Tuesday was Labor Day, and Norwegians celebrated labor by stopping it. In the afternoon I headed out with the English graduate students to the grass near the big red Church with pølser, øl, and an ennganggrill tucked under our arms. A few fifty other people had the same idea. So we staked out our square of grass, carefully avoiding eye contact in regular Norwegian fashion, and they set up to grill their hot dogs. I looked mournfully down at the Frisbee I’d hopefully brought out—no way would these antisocial Bergenser be cajoled into a game with strangers.
As they ate their pølser and I snacked on the pineapple I’d brought, we talked, as Norwegians always do when an American is present, about how insular Norwegians are socially. It’s funny—nearly everyone I’ve met seems disapproving of it, yet no Norwegian ever attempts to mess with the status quo. On my return to Fantfoft, I passed some of my German friends grilling on the lawn—this time vegetarian! The zucchini and roasted red peppers they invited me to eat were much more filling than pineapple and beer, and we sat and chatted until the sunny day turned dusky cold.
My grandparents came in from Jerusalem on Wednesday, bringing big squashy hugs, pita and ptitim, and nearly the entire contents of the shuk with them. We strolled through the pastel Bergen evening, sitting on the benches along the city pond in the center, and then went to listen to Fulbrighter Sarah’s flute recital. We walked in late, and everyone applauded as we entered ahead of Sarah. Awkward. On our way back, we passed an old car show on the festplassen, and my grandparents waxed poetic about the good old days, telling ghost stories about old flames.
I felt exuberant to show my Bergen off to them. Their admiration, embarrassingly, seemed a kind of childish validation of the perfection of the place. Yes, I still need my grandparents’ approval. Bergen cooperated, and remained strangely sunny for the entire week. The city seemed to realize it had thrown us for a loop, and in a fit of pique burst out in sporadic snow showers and hail storms on Saturday, with intermittent sunny summery weather.
Thursday we spent on the magnificent Voss-Flåm-Myrdal fjord cruise, and I struck up a conversation in Norwegian with my seatmate on the train that surprised even myself in its fluidity. We played bananagrams all shabbat, and Kim’s suggestions that ‘squinty’ and ‘pule’ were not real words (the OED begs to differ) sent me into a flurry of angry speed that left him and my grandmother convinced they ought never to doubt my vocabulary again.

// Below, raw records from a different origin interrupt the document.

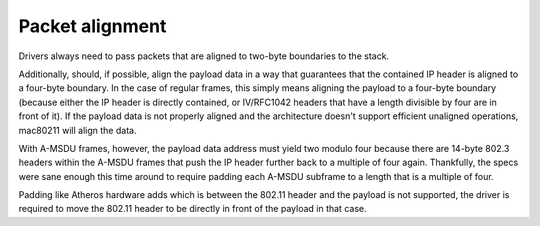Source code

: .. -*- coding: utf-8; mode: rst -*-
.. src-file: net/mac80211/rx.c

.. _`packet-alignment`:

Packet alignment
================

Drivers always need to pass packets that are aligned to two-byte boundaries
to the stack.

Additionally, should, if possible, align the payload data in a way that
guarantees that the contained IP header is aligned to a four-byte
boundary. In the case of regular frames, this simply means aligning the
payload to a four-byte boundary (because either the IP header is directly
contained, or IV/RFC1042 headers that have a length divisible by four are
in front of it).  If the payload data is not properly aligned and the
architecture doesn't support efficient unaligned operations, mac80211
will align the data.

With A-MSDU frames, however, the payload data address must yield two modulo
four because there are 14-byte 802.3 headers within the A-MSDU frames that
push the IP header further back to a multiple of four again. Thankfully, the
specs were sane enough this time around to require padding each A-MSDU
subframe to a length that is a multiple of four.

Padding like Atheros hardware adds which is between the 802.11 header and
the payload is not supported, the driver is required to move the 802.11
header to be directly in front of the payload in that case.

.. This file was automatic generated / don't edit.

Perle, Rachel, Marine and I met for Sunday evening tea, and through discussing the French elections managed to segueway into the way we’ve all been brainwashed to believe capitalism the best of all possible systems. Marine kept urging that there must be something better, we just have to think of it, and I played around with economics in a way that surely wasn’t intelligible to French ears. Yet it was all a game to me. As an American, I’m much less able to conceive of capitalism as non-ideal than my French buddies. Which nicely highlights the importance of travel to broaden the mind.
Monday night I went to the rådhus, the city hall, to give a lecture to the Bergen branch of MIFF (Med Israel For Fred- With Israel For Peace). I talked about FRIEND, the Muslim-Jewish dialogue that I’d founded in college, and was careful, at the end, to throw in something about how it was only through the depth of our commitment to our own identities that we were able to understand others’ differences. In this way loyalty to one group actually enables understanding of a different one. Something rather foreign to the Norwegian mindset, which seems to have taken the Robbers Cave experiment too much to heart.

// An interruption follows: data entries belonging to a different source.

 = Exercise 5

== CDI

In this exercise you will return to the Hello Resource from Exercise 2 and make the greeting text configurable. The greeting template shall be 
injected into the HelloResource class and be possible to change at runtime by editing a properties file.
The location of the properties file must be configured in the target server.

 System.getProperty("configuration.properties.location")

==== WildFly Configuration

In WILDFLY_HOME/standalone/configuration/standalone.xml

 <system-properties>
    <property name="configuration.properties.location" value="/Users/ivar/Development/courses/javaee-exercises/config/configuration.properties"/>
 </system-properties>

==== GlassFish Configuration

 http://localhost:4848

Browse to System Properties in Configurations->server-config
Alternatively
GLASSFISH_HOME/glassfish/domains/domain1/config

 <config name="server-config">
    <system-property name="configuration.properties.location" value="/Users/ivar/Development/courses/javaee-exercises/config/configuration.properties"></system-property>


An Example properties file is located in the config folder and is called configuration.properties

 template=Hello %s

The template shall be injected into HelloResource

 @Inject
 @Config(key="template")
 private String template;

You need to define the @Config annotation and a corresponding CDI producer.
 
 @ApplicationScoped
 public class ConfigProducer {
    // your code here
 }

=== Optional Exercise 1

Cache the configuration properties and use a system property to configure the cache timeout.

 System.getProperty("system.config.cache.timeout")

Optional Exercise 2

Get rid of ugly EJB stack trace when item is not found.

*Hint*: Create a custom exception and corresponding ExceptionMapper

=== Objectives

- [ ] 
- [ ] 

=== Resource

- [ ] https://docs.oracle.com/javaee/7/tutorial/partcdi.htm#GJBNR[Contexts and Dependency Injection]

I enjoyed the rhythm of speaking. At first pausing every few moments so Erik could translate threw me off, but once I’d gotten into the sway, I realized how useful it was to be able to recollect my thoughts regularly in the middle of speaking, and used the pauses to enhance my humorous snippets. I also quickly simplified every single expression that I’d written in my notes, taking the straightest route to my ideas so as to ease my audience’s task of understanding what were rather complicated ideas to be delivered in a foreign language. Afterwards, they asked me questions that ranged from whether I believe Jews and Muslims have the same G-d, to my experiences living in Elqana five years ago.

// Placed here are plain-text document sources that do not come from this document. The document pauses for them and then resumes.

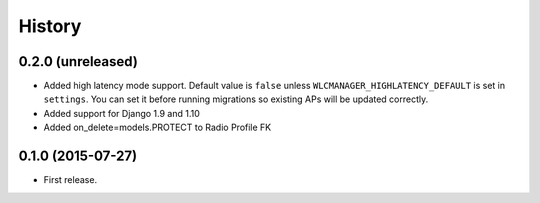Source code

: .. :changelog:

History
-------

0.2.0 (unreleased)
++++++++++++++++++

* Added high latency mode support.
  Default value is ``false`` unless ``WLCMANAGER_HIGHLATENCY_DEFAULT`` is set
  in ``settings``. You can set it before running migrations so existing APs
  will be updated correctly.

* Added support for Django 1.9 and 1.10

* Added on_delete=models.PROTECT to Radio Profile FK

0.1.0 (2015-07-27)
++++++++++++++++++

* First release.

Tomorrow I wake up early and take the train to meet my high schoolers at Berekvam, from which we’ll hike down to Flåm and have an overnight at the school’s cabin, Katteli. The only thing better than being a high school student in Norway, is being a high school teacher in Norway!
P.S. Last night I poured tea over my keyboard while chatting with my Ima. Unfortunately, my macbook can no longer handle the letters c, v, b, or n, which proved problematic when trying to log on after I'd taken the battery out to check that it was dry. Shouldn't have used a password with the letter n! Anyhow, I can't access any of my pictures, and am going to be stuck on my school laptop for the remainder of my time in Norway. Apologies for both being pictureless, and for the occasional æs and øs that will sneak into my writing.